Re: [PATCH] mm: avoid blocking lock_page() in kcompactd

From: Yang Shi
Date: Thu Jan 09 2020 - 19:28:56 EST


On Thu, Jan 9, 2020 at 2:57 PM Cong Wang <xiyou.wangcong@xxxxxxxxx> wrote:
>
> We observed kcompactd hung at __lock_page():
>
> INFO: task kcompactd0:57 blocked for more than 120 seconds.
> Not tainted 4.19.56.x86_64 #1
> "echo 0 > /proc/sys/kernel/hung_task_timeout_secs" disables this message.
> kcompactd0 D 0 57 2 0x80000000
> Call Trace:
> ? __schedule+0x236/0x860
> schedule+0x28/0x80
> io_schedule+0x12/0x40
> __lock_page+0xf9/0x120
> ? page_cache_tree_insert+0xb0/0xb0
> ? update_pageblock_skip+0xb0/0xb0
> migrate_pages+0x88c/0xb90
> ? isolate_freepages_block+0x3b0/0x3b0
> compact_zone+0x5f1/0x870
> kcompactd_do_work+0x130/0x2c0
> ? __switch_to_asm+0x35/0x70
> ? __switch_to_asm+0x41/0x70
> ? kcompactd_do_work+0x2c0/0x2c0
> ? kcompactd+0x73/0x180
> kcompactd+0x73/0x180
> ? finish_wait+0x80/0x80
> kthread+0x113/0x130
> ? kthread_create_worker_on_cpu+0x50/0x50
> ret_from_fork+0x35/0x40
>
> which faddr2line maps to:
>
> migrate_pages+0x88c/0xb90:
> lock_page at include/linux/pagemap.h:483
> (inlined by) __unmap_and_move at mm/migrate.c:1024
> (inlined by) unmap_and_move at mm/migrate.c:1189
> (inlined by) migrate_pages at mm/migrate.c:1419
>
> Sometimes kcompactd eventually got out of this situation, sometimes not.
>
> I think for memory compaction, it is a best effort to migrate the pages,
> so it doesn't have to wait for I/O to complete. It is fine to call
> trylock_page() here, which is pretty much similar to
> buffer_migrate_lock_buffers().
>
> Given MIGRATE_SYNC_LIGHT is used on compaction path, just relax the
> check for it.

But this changed the semantics of MIGRATE_SYNC_LIGHT which means
blocking on most operations but not ->writepage. When
MIGRATE_SYNC_LIGHT is used it means compaction priority is increased
(the initial priority is ASYNC) due to whatever reason (i.e. not
enough clean, non-writeback and non-locked pages to migrate). So, it
has to wait for some pages to try to not backoff pre-maturely.

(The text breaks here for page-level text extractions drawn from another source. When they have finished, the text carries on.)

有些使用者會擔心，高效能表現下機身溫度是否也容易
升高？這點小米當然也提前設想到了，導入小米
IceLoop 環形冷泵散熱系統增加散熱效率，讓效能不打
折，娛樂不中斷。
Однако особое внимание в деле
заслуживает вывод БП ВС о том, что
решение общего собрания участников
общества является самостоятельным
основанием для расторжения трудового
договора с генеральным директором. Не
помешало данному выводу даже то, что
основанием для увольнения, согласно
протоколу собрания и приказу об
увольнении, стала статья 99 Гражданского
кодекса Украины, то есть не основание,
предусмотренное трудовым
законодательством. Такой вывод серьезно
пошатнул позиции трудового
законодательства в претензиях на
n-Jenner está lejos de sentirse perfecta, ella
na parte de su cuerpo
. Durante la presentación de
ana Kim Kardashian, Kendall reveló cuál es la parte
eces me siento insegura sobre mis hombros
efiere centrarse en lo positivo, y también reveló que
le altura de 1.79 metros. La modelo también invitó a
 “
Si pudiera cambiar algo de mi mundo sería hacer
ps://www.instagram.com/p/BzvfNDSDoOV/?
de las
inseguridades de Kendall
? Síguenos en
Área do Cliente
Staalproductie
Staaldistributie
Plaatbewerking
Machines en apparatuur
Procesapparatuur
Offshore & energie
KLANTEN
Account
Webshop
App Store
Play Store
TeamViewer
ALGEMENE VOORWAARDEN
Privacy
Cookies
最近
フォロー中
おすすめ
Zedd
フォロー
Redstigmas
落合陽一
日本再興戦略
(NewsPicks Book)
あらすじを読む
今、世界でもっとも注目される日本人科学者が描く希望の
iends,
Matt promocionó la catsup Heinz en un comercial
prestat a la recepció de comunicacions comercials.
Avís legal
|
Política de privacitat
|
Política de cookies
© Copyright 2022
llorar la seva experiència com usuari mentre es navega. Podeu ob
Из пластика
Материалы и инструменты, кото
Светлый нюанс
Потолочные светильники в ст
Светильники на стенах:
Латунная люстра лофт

If I read the code correctly, buffer_migrate_lock_buffers() also
blocks on page lock with non-ASYNC mode.

Since v5.1 Mel Gorman improved compaction a lot. So, I'm wondering if
this happens on the latest upstream or not.

And, did you figure out who is locking the page for such long time? Or
there might be too many waiters on the list for this page?

>
> Cc: Andrew Morton <akpm@xxxxxxxxxxxxxxxxxxxx>
> Cc: Michal Hocko <mhocko@xxxxxxxx>
> Cc: linux-mm@xxxxxxxxx
> Signed-off-by: Cong Wang <xiyou.wangcong@xxxxxxxxx>
> ---
> mm/migrate.c | 3 ++-
> 1 file changed, 2 insertions(+), 1 deletion(-)
>
> diff --git a/mm/migrate.c b/mm/migrate.c
> index 86873b6f38a7..df60026779d2 100644
> --- a/mm/migrate.c
> +++ b/mm/migrate.c
> @@ -1010,7 +1010,8 @@ static int __unmap_and_move(struct page *page, struct page *newpage,
> bool is_lru = !__PageMovable(page);
>
> if (!trylock_page(page)) {
> - if (!force || mode == MIGRATE_ASYNC)
> + if (!force || mode == MIGRATE_ASYNC
> + || mode == MIGRATE_SYNC_LIGHT)
> goto out;
>
> /*
> --
> 2.21.1
>
>